By HSBC Global Research

China is going global: its consumers are travelling abroad, its companies are buying resources from all over the world, and the government is finding new places to invest the country’s USD4trn of foreign reserves. As these trends continue, we think the “next big thing” will be China’s export of capital, especially to infrastructure investment projects in Asia and further afield.

China’s infrastructure boom in recent years has created an economy well suited to designing, building and servicing large infrastructure projects. Although we have argued that there is still plenty of room for China to keep investing in its domestic infrastructure, the peak may have already passed. As such, it makes sense for China to look to overseas markets to put all that capacity to use.

It may not have to look far. We estimate that Asia needs to invest USD11trn in urban infrastructure by 2030. In this report, we update our Asian Infrastructure Measure, and find that while infrastructure development in the region has increased, it is still far below US levels.
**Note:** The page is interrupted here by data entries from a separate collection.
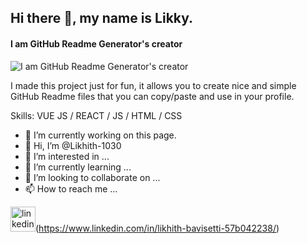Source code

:## Hi there 👋, my name is Likky.
#### I am GitHub Readme Generator's creator
![I am GitHub Readme Generator's creator](https://i.pinimg.com/originals/64/b0/d7/64b0d74e3ab4a3c0ab0076db8e7565f5.gif)

I made this project just for fun, it allows you to create nice and simple GitHub Readme files that you can copy/paste and use in your profile.

Skills: VUE JS / REACT / JS / HTML / CSS

- 🔭 I’m currently working on this page. 
- 👋 Hi, I’m @Likhith-1030
- 👀 I’m interested in ...
- 🌱 I’m currently learning ...
- 💞️ I’m looking to collaborate on ...
- 📫 How to reach me ...

<img src='https://cdn.jsdelivr.net/npm/simple-icons@3.0.1/icons/linkedin.svg' alt='linkedin' height='40'>(https://www.linkedin.com/in/likhith-bavisetti-57b042238/) 
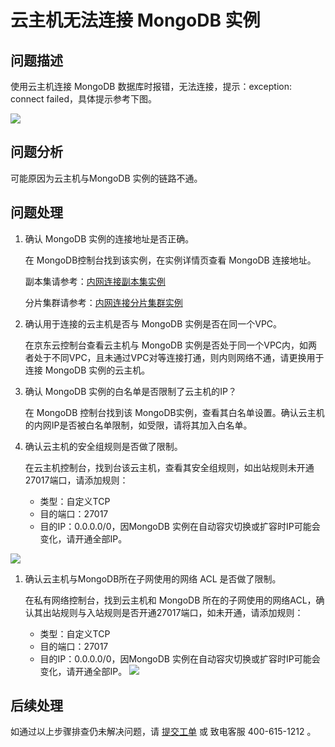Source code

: # 云主机无法连接 MongoDB 实例

## 问题描述
使用云主机连接 MongoDB 数据库时报错，无法连接，提示：exception: connect failed，具体提示参考下图。

![](../../../../image/mongodb/mongo-027.png)

## 问题分析

可能原因为云主机与MongoDB 实例的链路不通。

## 问题处理

1. 确认 MongoDB 实例的连接地址是否正确。

    在 MongoDB控制台找到该实例，在实例详情页查看 MongoDB 连接地址。

    副本集请参考：[内网连接副本集实例](../Getting-Started/Getting-Started-Replica/Connect-ReplicaSet-Intranet.md)

    分片集群请参考：[内网连接分片集群实例](../Getting-Started/Getting-Started-Shard/Connect-Sharding-Intranet.md)

1. 确认用于连接的云主机是否与 MongoDB 实例是否在同一个VPC。

    在京东云控制台查看云主机与 MongoDB 实例是否处于同一个VPC内，如两者处于不同VPC，且未通过VPC对等连接打通，则内则网络不通，请更换用于连接 MongoDB 实例的云主机。

1. 确认 MongoDB 实例的白名单是否限制了云主机的IP？

    在 MongoDB 控制台找到该 MongoDB实例，查看其白名单设置。确认云主机的内网IP是否被白名单限制，如受限，请将其加入白名单。

1. 确认云主机的安全组规则是否做了限制。

    在云主机控制台，找到台该云主机，查看其安全组规则，如出站规则未开通27017端口，请添加规则：
    - 类型：自定义TCP
    - 目的端口：27017
    - 目的IP：0.0.0.0/0，因MongoDB 实例在自动容灾切换或扩容时IP可能会变化，请开通全部IP。

![](../../../../image/mongodb/mongo-028.png)

1. 确认云主机与MongoDB所在子网使用的网络 ACL 是否做了限制。

    在私有网络控制台，找到云主机和 MongoDB 所在的子网使用的网络ACL，确认其出站规则与入站规则是否开通27017端口，如未开通，请添加规则：
    - 类型：自定义TCP
    - 目的端口：27017
    - 目的IP：0.0.0.0/0，因MongoDB 实例在自动容灾切换或扩容时IP可能会变化，请开通全部IP。
    ![](../../../../image/mongodb/mongo-029.png)

  ## 后续处理
  如通过以上步骤排查仍未解决问题，请 [提交工单](https://ticket.jdcloud.com/myorder/form?cateId=166&questionId=238) 或 致电客服 400-615-1212 。

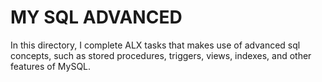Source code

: # MY SQL ADVANCED

In this directory, I complete ALX tasks
that makes use of advanced sql concepts, such
as stored procedures, triggers, views, indexes,
and other features of MySQL.
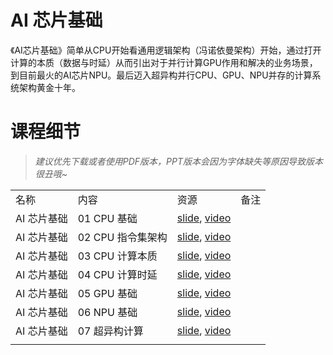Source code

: # AI 芯片基础

《AI芯片基础》简单从CPU开始看通用逻辑架构（冯诺依曼架构）开始，通过打开计算的本质（数据与时延）从而引出对于并行计算GPU作用和解决的业务场景，到目前最火的AI芯片NPU。最后迈入超异构并行CPU、GPU、NPU并存的计算系统架构黄金十年。

# 课程细节

> *建议优先下载或者使用PDF版本，PPT版本会因为字体缺失等原因导致版本很丑哦~*

|         |              |                                                                                          |     |
| ------- | ------------ | ---------------------------------------------------------------------------------------- | --- |
| 名称      | 内容           | 资源                                                                                       | 备注  |
AI 芯片基础 | 01 CPU 基础    | [slide](./01.cpu_base.pdf), [video](https://www.bilibili.com/video/BV1tv4y1V72f/)          |     |
AI 芯片基础 | 02 CPU 指令集架构 | [slide](./02.cpu_isa.pdf), [video](https://www.bilibili.com/video/BV1ro4y1W7xN/)           |     |
AI 芯片基础 | 03 CPU 计算本质  | [slide](./03.cpu_data.pdf), [video](https://www.bilibili.com/video/BV17X4y1k7eF/)          |     |
AI 芯片基础 | 04 CPU 计算时延  | [slide](./04.cpu_latency.pdf), [video](https://www.bilibili.com/video/BV1Qk4y1i7GT/)       |     |
AI 芯片基础 | 05 GPU 基础    | [slide](./05.gpu.pdf), [video](https://www.bilibili.com/video/BV1sM411T72Q/)               |     |
AI 芯片基础 | 06 NPU 基础    | [slide](./06.npu.pptx), [video](https://www.bilibili.com/video/BV1Rk4y1e77n/)              |     |
AI 芯片基础 | 07 超异构计算     | [slide](./07.future.pdf), [video](https://www.bilibili.com/video/BV1YM4y117VK)                                                        |     |
|         |              |                                                                                          |     |
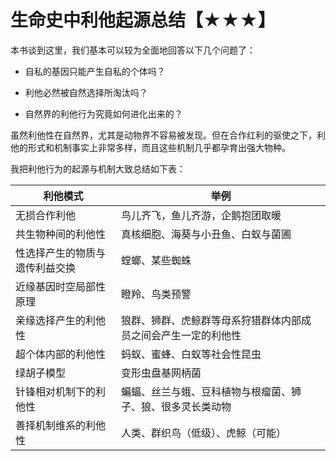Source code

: # 生命史中利他起源总结【★★★】

本书谈到这里，我们基本可以较为全面地回答以下几个问题了：

-   自私的基因只能产生自私的个体吗？

-   利他必然被自然选择所淘汰吗？

-   自然界的利他行为究竟如何进化出来的？

虽然利他性在自然界，尤其是动物界不容易被发现。但在合作红利的驱使之下，利他的形式和机制事实上非常多样，而且这些机制几乎都孕育出强大物种。

我把利他行为的起源与机制大致总结如下表：

<div align="center">

|利他模式|举例|
|--|--|
|无损合作利他|鸟儿齐飞，鱼儿齐游，企鹅抱团取暖|
|共生物种间的利他性|真核细胞、海葵与小丑鱼、白蚁与菌圃|
|性选择产生的物质与遗传利益交换|螳螂、某些蜘蛛|
|近缘基因时空局部性原理|瞪羚、鸟类预警|
|亲缘选择产生的利他性|狼群、狮群、虎鲸群等母系狩猎群体内部成员之间会产生一定的利他性|
|超个体内部的利他性|蚂蚁、蜜蜂、白蚁等社会性昆虫|
|绿胡子模型|变形虫盘基网柄菌|
|针锋相对机制下的利他性|蝙蝠、丝兰与蛾、豆科植物与根瘤菌、狮子、狼、很多灵长类动物|
|善择机制维系的利他性|人类、群织鸟（低级）、虎鲸（可能）| 
</div>


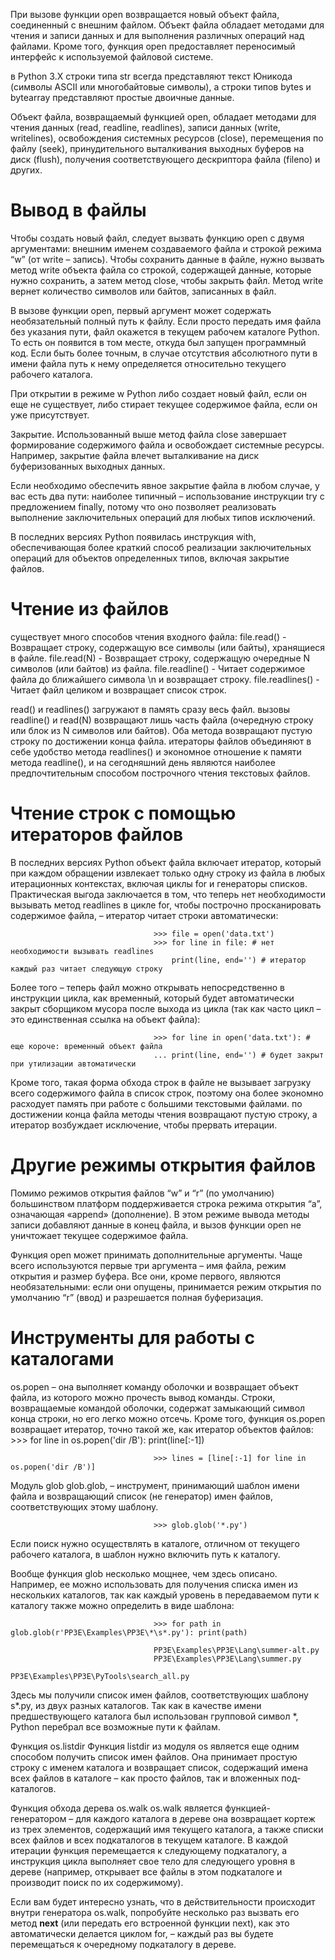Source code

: При вызове функции open возвращается новый объект файла, соединенный с внешним файлом. Объект файла обладает методами для чтения и записи данных и для выполнения различных операций над файлами. Кроме того, функция open предоставляет переносимый интерфейс к используемой файловой системе.

в Python 3.X строки типа str всегда представляют текст Юникода (символы ASCII или многобайтовые символы), а строки типов bytes и bytearray представляют простые двоичные данные.

Объект файла, возвращаемый функцией open, обладает методами для чтения данных (read, геadline, readlines), записи данных (write, writelines), освобождения системных ресурсов (close), перемещения по файлу (seek), принудительного выталкивания выходных буферов на диск (flush), получения соответствующего дескриптора файла (fileno) и других.

# Вывод в файлы
Чтобы создать новый файл, следует вызвать функцию open с двумя аргументами: внешним именем создаваемого файла и строкой режима “w” (от write – запись). Чтобы сохранить данные в файле, нужно вызвать метод write объекта файла со строкой, содержащей данные, которые нужно сохранить, а затем метод close, чтобы закрыть файл. Метод write вернет количество символов или байтов, записанных в файл.

В вызове функции open, первый аргумент может содержать необязательный полный путь к файлу. Если просто передать имя файла без указания пути, файл окажется в текущем рабочем каталоге Python. To есть он появится в том месте, откуда был запущен программный код. Если быть более точным, в случае отсутствия абсолютного пути в имени файла путь к нему определяется относительно текущего рабочего каталога.

При открытии в режиме w Python либо создает новый файл, если он еще не существует, либо стирает текущее содержимое файла, если он уже присутствует.

Закрытие. Использованный выше метод файла close завершает формирование содержимого файла и освобождает системные
ресурсы. Например, закрытие файла влечет выталкивание на диск буферизованных выходных данных.

Если необходимо обеспечить явное закрытие файла в любом случае, у вас есть два пути: наиболее типичный – использование инструкции try с предложением finally, потому что оно позволяет реализовать выполнение заключительных операций для любых типов исключений.

В последних версиях Python появилась инструкция with, обеспечивающая более краткий способ реализации заключительных операций для объектов определенных типов, включая закрытие файлов.

# Чтение из файлов
существует много способов чтения входного файла:
    file.read() - Возвращает строку, содержащую все символы (или байты), хранящиеся в файле.
    file.read(N) - Возвращает строку, содержащую очередные N символов (или байтов) из файла.
    file.readline() - Читает содержимое файла до ближайшего символа \n и возвращает строку.
    file.readlines() - Читает файл целиком и возвращает список строк.

read() и readlines() загружают в память сразу весь файл.
вызовы readline() и read(N) возвращают лишь часть файла (очередную строку или блок из N символов или байтов). Оба метода возвращают пустую строку по достижении конца файла.
итераторы файлов объединяют в себе удобство метода readlines() и экономное отношение к памяти метода readline(),
и на сегодняшний день являются наиболее предпочтительным способом построчного чтения текстовых файлов.

# Чтение строк с помощью итераторов файлов
В последних версиях Python объект файла включает итератор, который при каждом обращении извлекает только одну строку из файла в любых итерационных контекстах, включая циклы for и генераторы списков. Практическая выгода заключается в том, что теперь нет необходимости вызывать метод readlines в цикле for, чтобы построчно просканировать содержимое файла, – итератор читает строки автоматически:

                                    >>> file = open('data.txt')
                                    >>> for line in file: # нет необходимости вызывать readlines
                                        print(line, end='') # итератор каждый раз читает следующую строку

Более того – теперь файл можно открывать непосредственно в инструкции цикла, как временный, который будет автоматически закрыт сборщиком мусора после выхода из цикла (так как часто цикл – это единственная ссылка на объект файла):

                                    >>> for line in open('data.txt'): # еще короче: временный объект файла
                                    ... print(line, end='') # будет закрыт при утилизации автоматически

Кроме того, такая форма обхода строк в файле не вызывает загрузку всего содержимого файла в список строк, поэтому она более экономно расходует память при работе с большими текстовыми файлами.
по достижении конца файла методы чтения возвращают пустую строку, а итератор возбуждает исключение, чтобы прервать итерации.

# Другие режимы открытия файлов
Помимо режимов открытия файлов “w” и “r” (по умолчанию) большинством платформ поддерживается строка режима открытия “а”, означающая «append» (дополнение). В этом режиме вывода методы записи добавляют данные в конец файла, и вызов функции open не уничтожает текущее содержимое файла.

Функция open может принимать дополнительные аргументы. Чаще всего используются первые три аргумента – имя файла, режим открытия и размер буфера. Все они, кроме первого, являются необязательными: если они опущены, принимается режим открытия по умолчанию “r” (ввод) и разрешается полная буферизация.

# Инструменты для работы с каталогами
os.popen – она выполняет команду оболочки и возвращает объект файла, из которого можно прочесть вывод команды.
Строки, возвращаемые командой оболочки, содержат замыкающий символ конца строки, но его легко можно отсечь. Кроме того, функция os.popen возвращает итератор, точно такой же, как итератор объектов файлов:
                                    >>> for line in os.popen('dir /B'):
                                            print(line[:-1])

                                    >>> lines = [line[:-1] for line in os.popen('dir /B')]

Модуль glob
glob.glob, – инструмент, принимающий шаблон имени файла и возвращающий список (не генератор) имен файлов,
соответствующих этому шаблону.

                                    >>> glob.glob('*.py')

Если поиск нужно осуществлять в каталоге, отличном от текущего рабочего каталога, в шаблон нужно включить путь к каталогу.

Вообще функция glob несколько мощнее, чем здесь описано. Например, ее можно использовать для получения списка имен из нескольких каталогов, так как каждый уровень в передаваемом пути к каталогу также можно определить в виде шаблона:

                                    >>> for path in glob.glob(r'PP3E\Examples\PP3E\*\s*.py'): print(path)

                                    PP3E\Examples\PP3E\Lang\summer-alt.py
                                    PP3E\Examples\PP3E\Lang\summer.py
                                    PP3E\Examples\PP3E\PyTools\search_all.py

Здесь мы получили список имен файлов, соответствующих шаблону s*.py, из двух разных каталогов. Так как в качестве имени предшествующего каталога был использован групповой символ *, Python перебрал все возможные пути к файлам.

Функция os.listdir
Функция listdir из модуля os является еще одним способом получить список имен файлов. Она принимает простую строку с именем каталога и возвращает список, содержащий имена всех файлов в каталоге – как просто файлов, так и вложенных под-
каталогов.

Функция обхода дерева os.walk
os.walk является функцией-генератором – для каждого каталога в дереве она возвращает кортеж из трех элементов,
содержащий имя текущего каталога, а также списки всех файлов и всех подкаталогов в текущем каталоге. В каждой итерации функция перемещается к следующему подкаталогу, а инструкция цикла выполняет свое тело для следующего уровня в дереве (например, открывает все файлы в этом подкаталоге и производит поиск по их содержимому).

Если вам будет интересно узнать, что в действительности происходит внутри генератора os.walk, попробуйте несколько раз вызвать его метод __next__ (или передать его встроенной функции next), как это автоматически делается циклом for, – каждый раз вы будете перемещаться к очередному подкаталогу в дереве.
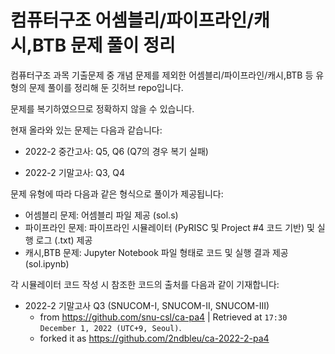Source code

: # 컴퓨터구조 어셈블리/파이프라인/캐시,BTB 문제 풀이 정리
컴퓨터구조 과목 기출문제 중 개념 문제를 제외한 어셈블리/파이프라인/캐시,BTB 등 유형의 문제 풀이를 정리해 둔 깃허브 repo입니다.

문제를 복기하였으므로 정확하지 않을 수 있습니다.

현재 올라와 있는 문제는 다음과 같습니다:

* 2022-2 중간고사: Q5, Q6 (Q7의 경우 복기 실패)

* 2022-2 기말고사: Q3, Q4

문제 유형에 따라 다음과 같은 형식으로 풀이가 제공됩니다:

* 어셈블리 문제: 어셈블리 파일 제공 (sol.s)
* 파이프라인 문제: 파이프라인 시뮬레이터 (PyRISC 및 Project #4 코드 기반) 및 실행 로그 (.txt) 제공
* 캐시,BTB 문제: Jupyter Notebook 파일 형태로 코드 및 실행 결과 제공 (sol.ipynb)

각 시뮬레이터 코드 작성 시 참조한 코드의 출처를 다음과 같이 기재합니다:

* 2022-2 기말고사 Q3 (SNUCOM-I, SNUCOM-II, SNUCOM-III)
  - from https://github.com/snu-csl/ca-pa4 | Retrieved at `17:30 December 1, 2022 (UTC+9, Seoul)`.
  - forked it as https://github.com/2ndbleu/ca-2022-2-pa4
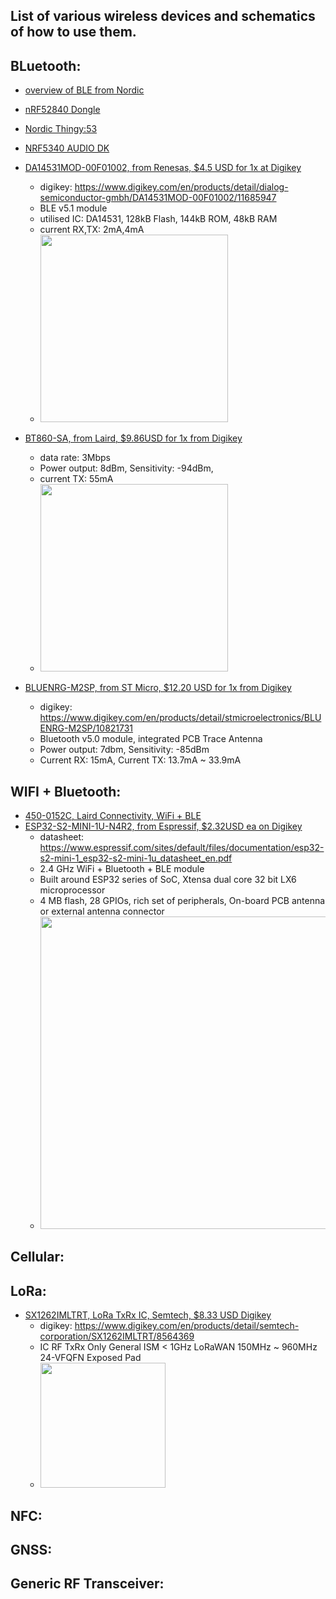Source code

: ## List of various wireless devices and schematics of how to use them.


## BLuetooth:
- [overview of BLE from Nordic](https://devzone.nordicsemi.com/cfs-file/__key/communityserver-discussions-components-files/4/Nordic-Semicondurcor-Introduction-To-Le-Audio.pdf?utm_campaign=2022%20Webinars&utm_source=youtube&utm_medium=social&utm_content=Link%20to%20PDF%20%7C%20Webinar%3A%20Intro%20to%20Bluetooth%20LE%20Audio)

- [nRF52840 Dongle](https://www.nordicsemi.com/Products/Development-hardware/nRF52840-Dongle)

- [Nordic Thingy:53](https://www.nordicsemi.com/Products/Development-hardware/Nordic-Thingy-53)

- [NRF5340 AUDIO DK](https://www.digikey.co.nz/en/products/detail/nordic-semiconductor-asa/NRF5340-AUDIO-DK/16399476)

- [DA14531MOD-00F01002, from Renesas, $4.5 USD for 1x at Digikey](https://www.renesas.com/sg/en/document/dst/da14531-module-datasheet?r=1601921)
  - digikey: https://www.digikey.com/en/products/detail/dialog-semiconductor-gmbh/DA14531MOD-00F01002/11685947   
  - BLE v5.1 module
  - utilised IC: DA14531, 128kB Flash, 144kB ROM, 48kB RAM
  - current RX,TX: 2mA,4mA
  - <img src="https://user-images.githubusercontent.com/42329930/219544055-1ae474f8-1950-4d32-8dec-5c100b24f336.png" width="300">


- [BT860-SA, from Laird, $9.86USD for 1x from Digikey](https://connectivity-staging.s3.us-east-2.amazonaws.com/2019-02/CS-DS-BT860%20v1_2.pdf)
  - data rate: 3Mbps
  - Power output: 8dBm, Sensitivity: -94dBm, 
  - current TX: 55mA
  - <img src="https://user-images.githubusercontent.com/42329930/219543953-5f2c2c13-fe72-4bc1-a27a-332052ea798e.png" width="300">


- [BLUENRG-M2SP, from ST Micro, $12.20 USD for 1x from Digikey](https://www.st.com/content/ccc/resource/sales_and_marketing/promotional_material/flyer/group0/b7/4e/b5/79/15/6d/46/23/BlueNRG_2_BlueNRG_2N_Flyer/files/FLBNRG0720.pdf/jcr:content/translations/en.FLBNRG0720.pdf)
  - digikey: https://www.digikey.com/en/products/detail/stmicroelectronics/BLUENRG-M2SP/10821731
  - Bluetooth v5.0 module, integrated PCB Trace Antenna 
  - Power output: 7dbm, Sensitivity: -85dBm
  - Current RX: 15mA, Current TX: 13.7mA ~ 33.9mA
 

## WIFI + Bluetooth:
- [450-0152C, Laird Connectivity, WiFi + BLE](https://connectivity-staging.s3.us-east-2.amazonaws.com/2019-03/330-0190.pdf)
- [ESP32-S2-MINI-1U-N4R2, from Espressif, $2.32USD ea on Digikey](https://www.digikey.com/en/products/detail/espressif-systems/ESP32-S2-MINI-1U-N4R2/15222567)
  - datasheet: https://www.espressif.com/sites/default/files/documentation/esp32-s2-mini-1_esp32-s2-mini-1u_datasheet_en.pdf
  - 2.4 GHz WiFi + Bluetooth + BLE module
  - Built around ESP32 series of SoC, Xtensa dual core 32 bit LX6 microprocessor
  - 4 MB flash, 28 GPIOs, rich set of peripherals, On-board PCB antenna or external antenna connector
  - <img src="https://user-images.githubusercontent.com/42329930/220484305-ace0e08f-5e4e-4c60-a008-40a28a1384f6.png" width="500">




## Cellular:


## LoRa:
- [SX1262IMLTRT, LoRa TxRx IC, Semtech, $8.33 USD Digikey](https://semtech.my.salesforce.com/sfc/p/#E0000000JelG/a/2R000000HT7B/4cQ1B3JG0iKRo9DGRkjVuxclfwB.3tfSUcGr.S_dPd4)
  - digikey: https://www.digikey.com/en/products/detail/semtech-corporation/SX1262IMLTRT/8564369
  - IC RF TxRx Only General ISM < 1GHz LoRaWAN 150MHz ~ 960MHz 24-VFQFN Exposed Pad
  - <img src="https://user-images.githubusercontent.com/42329930/218909901-0c6338e5-efed-4cbb-b392-971a08359d93.png" width="200">


## NFC:


## GNSS:


## Generic RF Transceiver:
At the same time, funding gaps have emerged, especially in Indonesia, India and Thailand. To fill them, Asia may have to rely more on external funding as domestic sources become scarce. With a proposed USD100bn capital base, the China-led Asian Infrastructure Investment Bank (AIIB) offers an alternative source of funding for infrastructure in the region. Spending on infrastructure is essential for growth, so there is potential for a “win-win” situation: China helps to narrow Asia’s funding gap and in the process achieves its own policy objectives, including the internationalisation of the Renminbi.